Se casser à Qassim

Me voilà donc parti pour quelques jours dans la province de Qassim.

Je me suis « cassé à Qassim ». Ce mauvais jeu de mots est une manière de répondre à cette double manie littéraire qui consiste à multiplier les allitérations et à chercher un autre mot que « voyage ».

Moi, je suis avocat de garder le mot voyage et de lui donner toute sa force. Je ne vois pas très bien pourquoi nous devrions prêter à ce mot une dimension particulièrement aristocratique, bourgeoise, romantique ou économiquement privilégiée. Il est d’abord une affaire de chemin et de déplacement. Selon les dictionnaires étymologiques que j’ai consultés dans les années 2000, cents mot vient du vieux français « veage », prendre la route pour raison professionnelle. Pendant des siècles, on a voyagé pour le plaisir et parce qu’il fallait gagner sa vie.

Pour ma part, c’est précisément ainsi que je voyage en Arabie saoudite. Je vais à La Mecque pour des raisons spirituelles, lorsque je veux remercier le Créateur de l’univers d’avoir créé l’univers. En dehors de cela, mes voyages sont liés au travail. Je pars parce que j’ai une réunion, une visite, un musée à découvrir, un projet à suivre, des collègues à rencontrer.

Et cette fois-ci, je suis particulièrement heureux de me casser à Qassim.

Qassim est l’une des grandes provinces du centre de l’Arabie saoudite, connue notamment pour ses palmeraies et ses dattes. C’est aussi la province de mon ami et collègue Zia, qui travaille avec nous au ministère de la Culture et qui est chargé de l’institution muséale appelée à se développer dans la capitale régionale, Buraidah.

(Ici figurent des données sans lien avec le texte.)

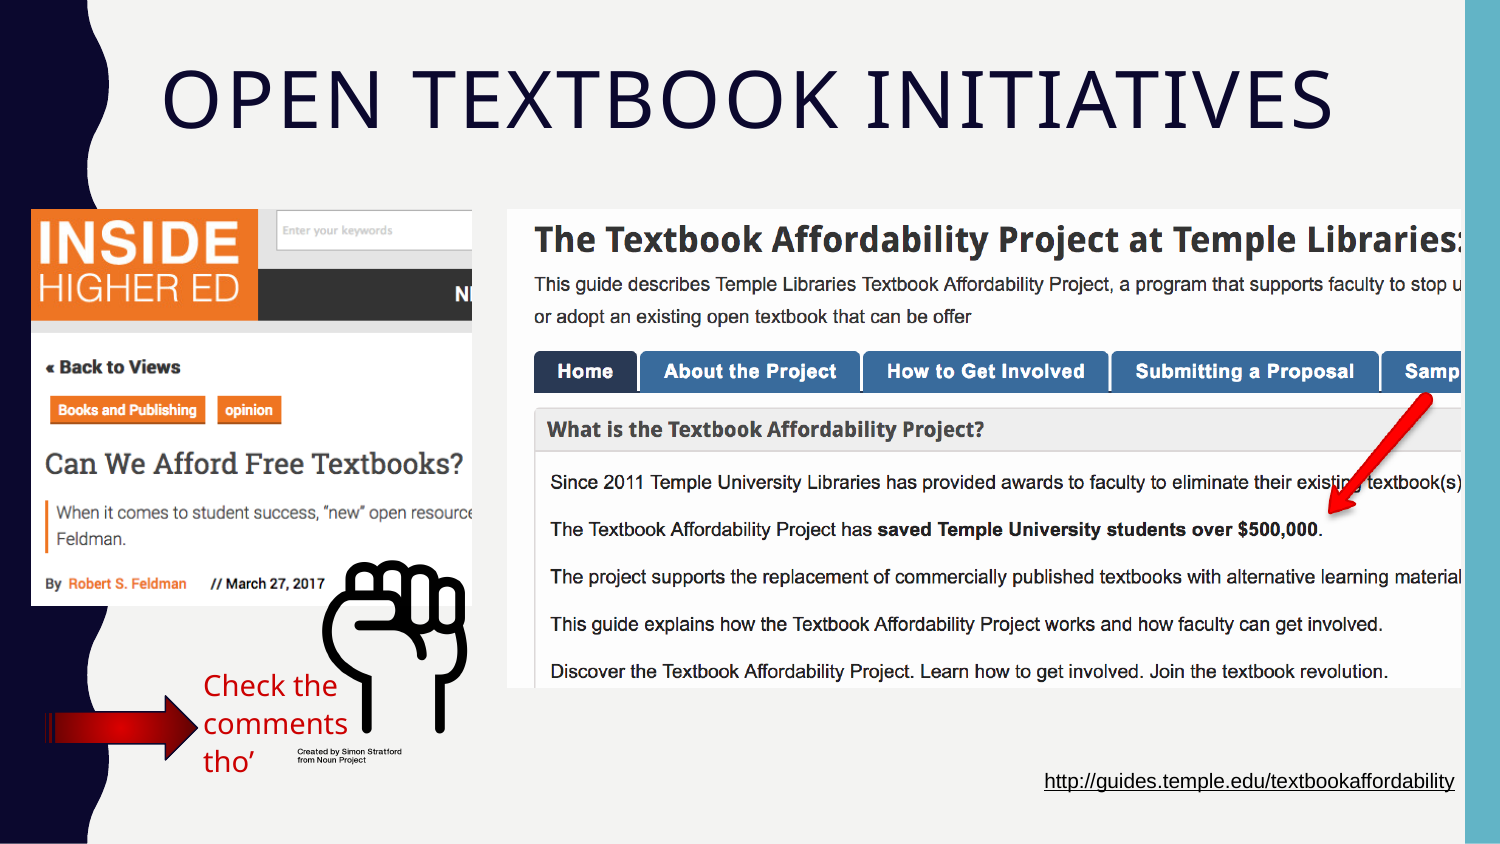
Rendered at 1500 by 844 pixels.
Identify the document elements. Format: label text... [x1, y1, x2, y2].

picture [31, 209, 1461, 776]
text_box [54, 695, 198, 760]
title Open Textbook Initiatives [145, 45, 1500, 140]
text_box http://guides.temple.edu/textbookaffordability [1029, 752, 1478, 790]
list Check the comments tho’ [188, 648, 365, 783]
text_box [48, 711, 53, 744]
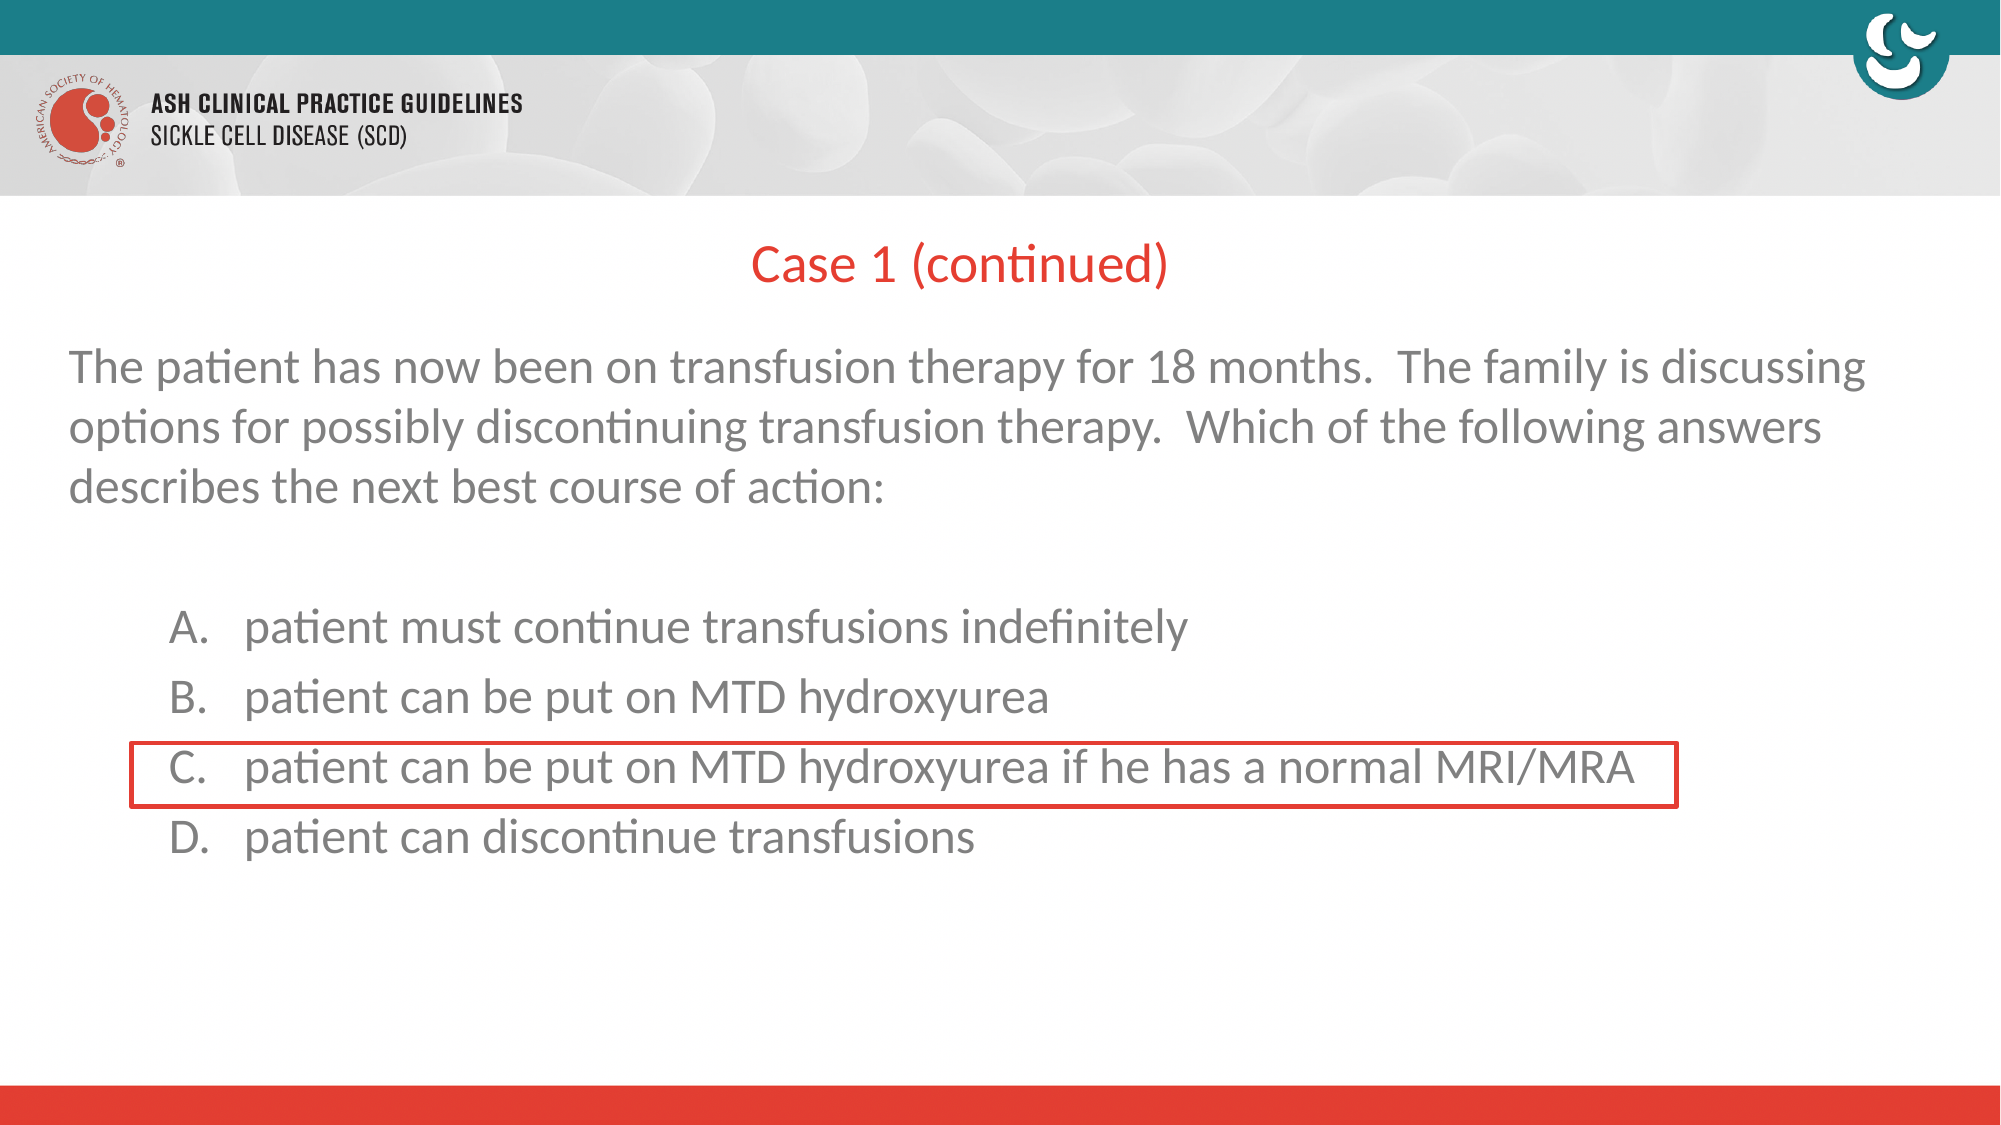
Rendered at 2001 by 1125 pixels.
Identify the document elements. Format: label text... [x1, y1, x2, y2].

title Case 1 (continued) [68, 219, 1869, 333]
list The patient has now been on transfusion therapy for 18 months. The family is discussing options for possibly discontinuing transfusion therapy. Which of the following answers describes the next best course of action: patient must continue transfusions indefinitely patient can be put on MTD hydroxyurea patient can be put on MTD hydroxyurea if he has a normal MRI/MRA patient can discontinue transfusions [68, 333, 1869, 983]
picture [0, 0, 2001, 1125]
text_box [129, 741, 1679, 808]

C’est donc un déplacement professionnel mais c’est aussi quelques jours de plaisir. Quelques jours pour retrouver des amis, découvrir la région avec eux, visiter ses musées, comprendre son histoire et, accessoirement, manger beaucoup plus de dattes que ne le recommande probablement n’importe quel nutritionniste compétent.

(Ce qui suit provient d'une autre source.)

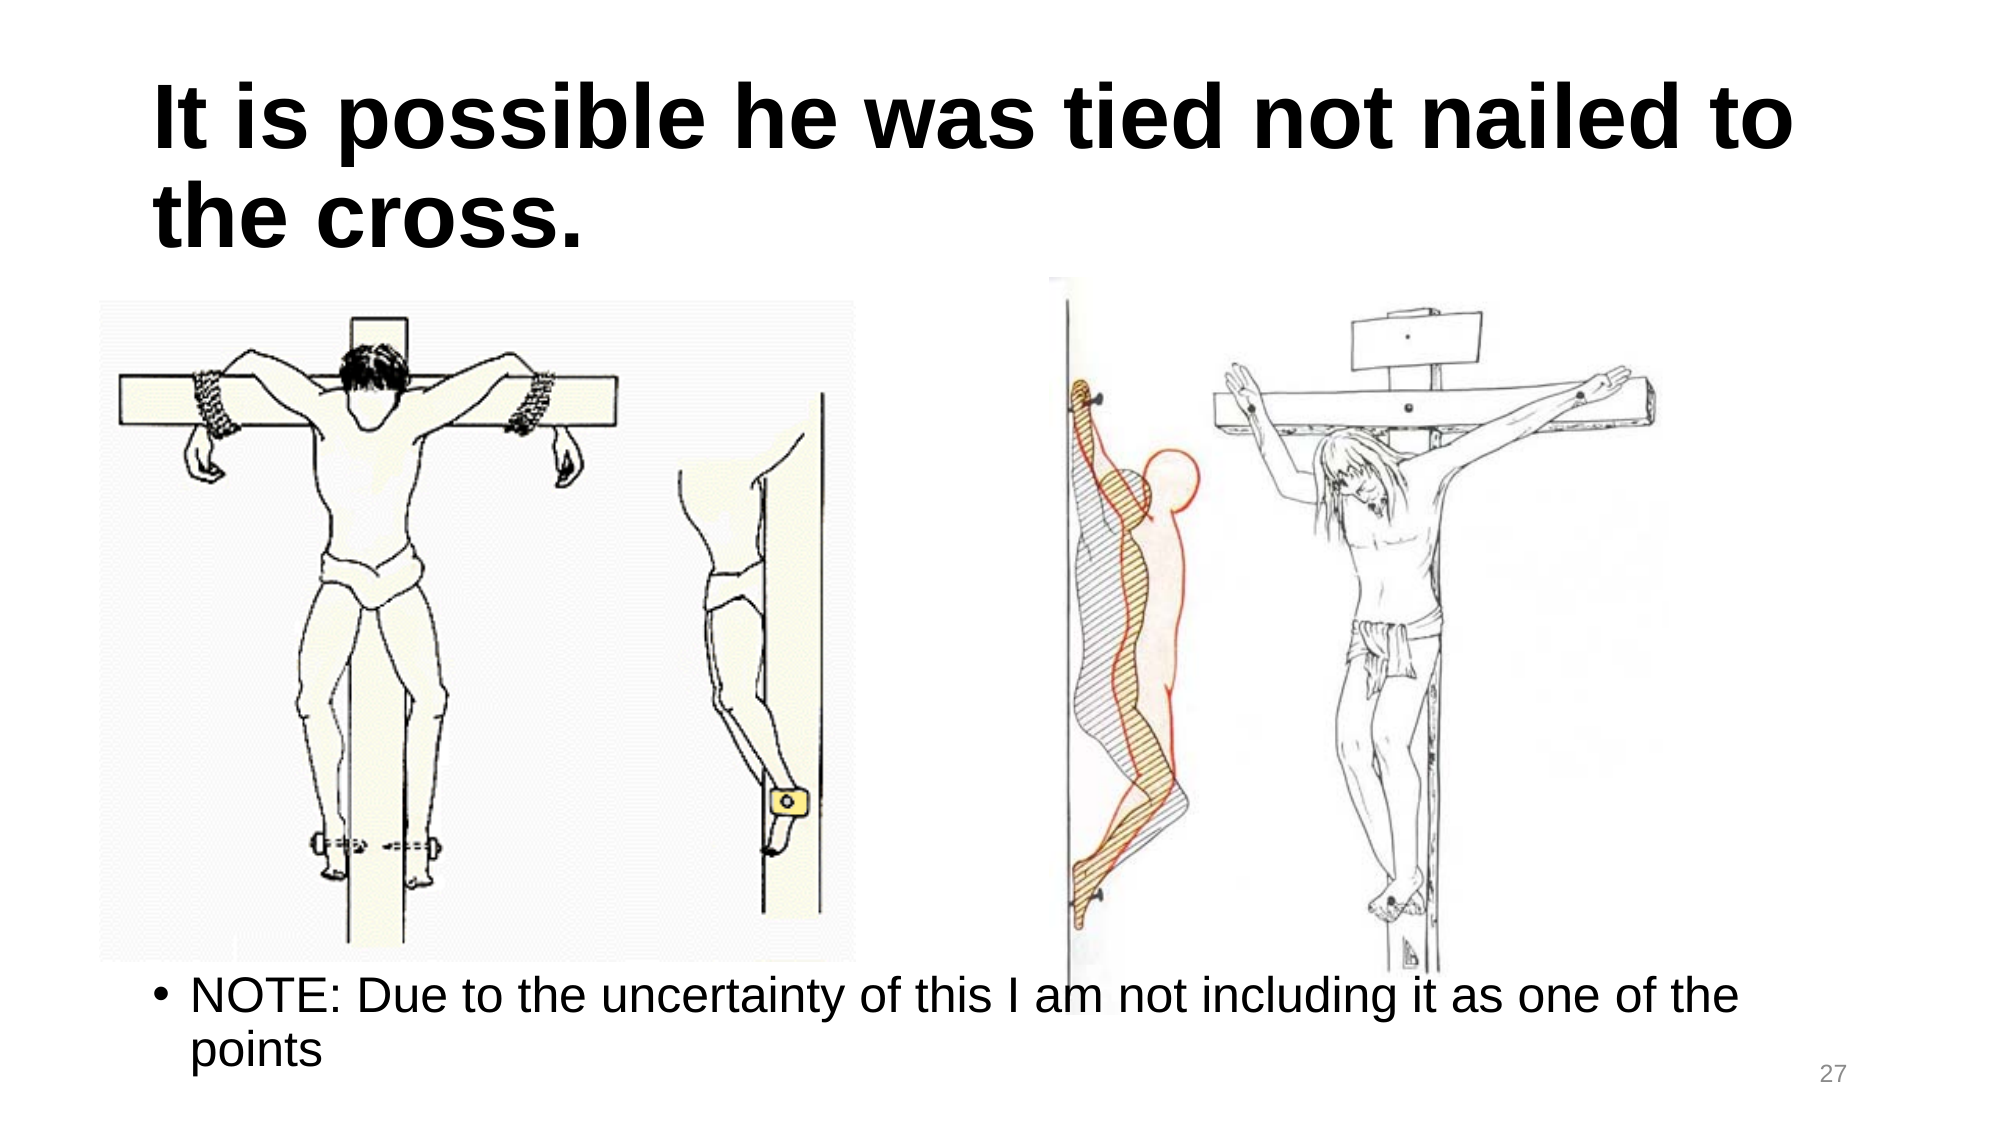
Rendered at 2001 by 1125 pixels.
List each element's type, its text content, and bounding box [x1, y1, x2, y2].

list NOTE: Due to the uncertainty of this I am not including it as one of the points [137, 961, 1863, 1125]
slide_number 27 [1412, 1042, 1863, 1103]
title It is possible he was tied not nailed to the cross. [137, 59, 1863, 278]
picture [1049, 277, 1669, 1015]
picture [99, 299, 856, 962]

2 commentaires sur “Se casser à Qassim

  1. « Je vais à La Mecque pour des raisons spirituelles, lorsque je veux remercier le Créateur de l’univers d’avoir créé l’univers. »     Quand je recommande la lecture de « Birkat Al Mouz » (2021, toujours disponible), je dis, comme si je connaissais l’auteur : « Il voulait épouser la femme musulmane dont il était amoureux, et pour cela il s’est fait musulman, a acquis le savoir et la pratique, mais ce n’est pas pour cela qu’il se serait mis à croire à l’existence de Dieu. » J’ai donc tort, ou bien je retarde.